There were two moments that woke me up. One was a gradual realization, drawn out over the course of a season, and the other moment was a stark second. The former happened when I returned home after college to work in the Bay Area for a few years. As summer wound down, I greatly looked forward to what the Bay gently calls “winter,” which is not really a winter at all, but instead a more intense submersion into its normal fog. This simply didn’t happen. The weather had noticeably changed because of the severe drought that had begun afflicting California while I was away at school. Gone was the rain, and with it, much of the fog. Gone was the sweatshirt weather. The days were hotter, and it felt like San Francisco was slowly but surely turning into Los Angeles. The whole winter felt like a held-in breath, anxiously waiting for something to happen that never came.

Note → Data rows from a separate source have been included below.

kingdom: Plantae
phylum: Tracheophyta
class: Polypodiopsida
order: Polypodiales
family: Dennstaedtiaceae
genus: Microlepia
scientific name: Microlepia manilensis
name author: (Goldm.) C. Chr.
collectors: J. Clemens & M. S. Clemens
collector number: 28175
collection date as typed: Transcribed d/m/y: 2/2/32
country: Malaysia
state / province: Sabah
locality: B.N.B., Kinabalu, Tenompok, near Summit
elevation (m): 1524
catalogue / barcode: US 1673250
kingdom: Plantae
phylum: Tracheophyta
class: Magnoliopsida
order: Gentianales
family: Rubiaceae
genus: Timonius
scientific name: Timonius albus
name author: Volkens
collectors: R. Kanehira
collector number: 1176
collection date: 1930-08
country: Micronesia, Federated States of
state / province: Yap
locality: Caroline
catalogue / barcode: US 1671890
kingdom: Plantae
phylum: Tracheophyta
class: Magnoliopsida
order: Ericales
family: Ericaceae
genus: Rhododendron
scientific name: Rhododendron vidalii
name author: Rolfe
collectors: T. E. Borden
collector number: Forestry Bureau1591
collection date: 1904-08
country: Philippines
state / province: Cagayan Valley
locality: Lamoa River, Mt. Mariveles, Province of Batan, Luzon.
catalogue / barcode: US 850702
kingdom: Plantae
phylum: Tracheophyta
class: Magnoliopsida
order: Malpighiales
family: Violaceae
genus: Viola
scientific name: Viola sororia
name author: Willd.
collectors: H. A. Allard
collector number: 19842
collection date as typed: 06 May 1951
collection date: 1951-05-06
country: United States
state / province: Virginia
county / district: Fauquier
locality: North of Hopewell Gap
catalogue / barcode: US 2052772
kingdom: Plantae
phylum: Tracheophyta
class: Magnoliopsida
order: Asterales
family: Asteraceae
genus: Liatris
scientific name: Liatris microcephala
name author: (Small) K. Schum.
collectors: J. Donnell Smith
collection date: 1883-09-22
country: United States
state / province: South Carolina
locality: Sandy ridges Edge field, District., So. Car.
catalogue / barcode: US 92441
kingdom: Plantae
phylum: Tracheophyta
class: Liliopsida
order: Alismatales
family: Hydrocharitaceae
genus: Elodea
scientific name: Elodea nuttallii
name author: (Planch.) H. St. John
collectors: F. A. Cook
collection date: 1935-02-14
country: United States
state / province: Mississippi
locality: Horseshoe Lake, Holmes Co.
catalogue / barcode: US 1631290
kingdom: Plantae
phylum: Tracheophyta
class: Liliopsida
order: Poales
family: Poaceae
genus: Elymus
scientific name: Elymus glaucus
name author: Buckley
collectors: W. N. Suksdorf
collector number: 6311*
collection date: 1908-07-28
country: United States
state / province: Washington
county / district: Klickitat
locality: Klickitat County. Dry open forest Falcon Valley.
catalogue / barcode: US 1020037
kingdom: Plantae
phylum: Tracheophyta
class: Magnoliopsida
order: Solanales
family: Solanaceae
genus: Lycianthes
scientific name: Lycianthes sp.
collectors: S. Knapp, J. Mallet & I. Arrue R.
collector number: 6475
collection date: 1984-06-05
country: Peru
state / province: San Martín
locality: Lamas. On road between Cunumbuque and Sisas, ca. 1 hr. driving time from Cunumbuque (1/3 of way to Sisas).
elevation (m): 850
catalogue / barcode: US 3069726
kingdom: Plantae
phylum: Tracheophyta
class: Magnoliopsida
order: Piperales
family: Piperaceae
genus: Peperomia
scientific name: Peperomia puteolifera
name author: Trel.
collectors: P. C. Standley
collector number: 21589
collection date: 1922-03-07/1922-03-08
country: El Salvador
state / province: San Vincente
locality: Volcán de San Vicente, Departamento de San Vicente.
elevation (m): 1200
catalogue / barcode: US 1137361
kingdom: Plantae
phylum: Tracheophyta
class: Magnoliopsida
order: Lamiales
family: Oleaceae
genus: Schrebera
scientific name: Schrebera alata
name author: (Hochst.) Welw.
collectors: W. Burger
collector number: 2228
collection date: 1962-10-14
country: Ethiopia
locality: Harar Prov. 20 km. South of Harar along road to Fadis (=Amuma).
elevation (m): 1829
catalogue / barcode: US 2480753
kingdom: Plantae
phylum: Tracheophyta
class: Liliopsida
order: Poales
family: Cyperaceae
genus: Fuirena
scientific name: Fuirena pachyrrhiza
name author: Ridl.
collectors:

The second moment, that stark second, is intrinsically informed by the first, because everything is interconnected. My brothers and I love to snowboard. I especially like floating through the trees, gliding on un-combed terrain, powder snow keeping me afloat. Sometimes I take my time in the forest, turning a run into 45 minutes, sitting and enjoying the utter quiet that being a little off the beaten path affords you. The silence is extraordinary. That first winter back from college, I drove up to Lake Tahoe with my older brother, excited for a few long days on the mountain. We parked at the resort and saw familiar snow on the runs. And then, I turned around. Bare rock, as far as the eye could see. The mountains were naked. The only snow for miles was man made and manicured. My brother and I kept doing 180s, turning and turning, unable to believe how bare California had become.

My experience with the drought in California really brought home to me how real and already present climate change is. It brought conservation out of the abstract subconscious, out of the place in my mind that felt comfortable saying “someone else will do it.” I heard about American Forests through the father of one of my friends, who had planted trees as a volunteer. It’s clear just how important our forests are with regards to our water, our atmosphere and our future. When I saw that there was an opportunity to contribute to the work done by American Forests, I decided that I would no longer leave it for someone else to do. The tragic part of this story is that it took my own life being interrupted for me to see the necessity of taking action. Hopefully my work in communications here at American Forests can help reach people in ways where they would not require a first-hand experience in order to understand the urgency of our shared situation.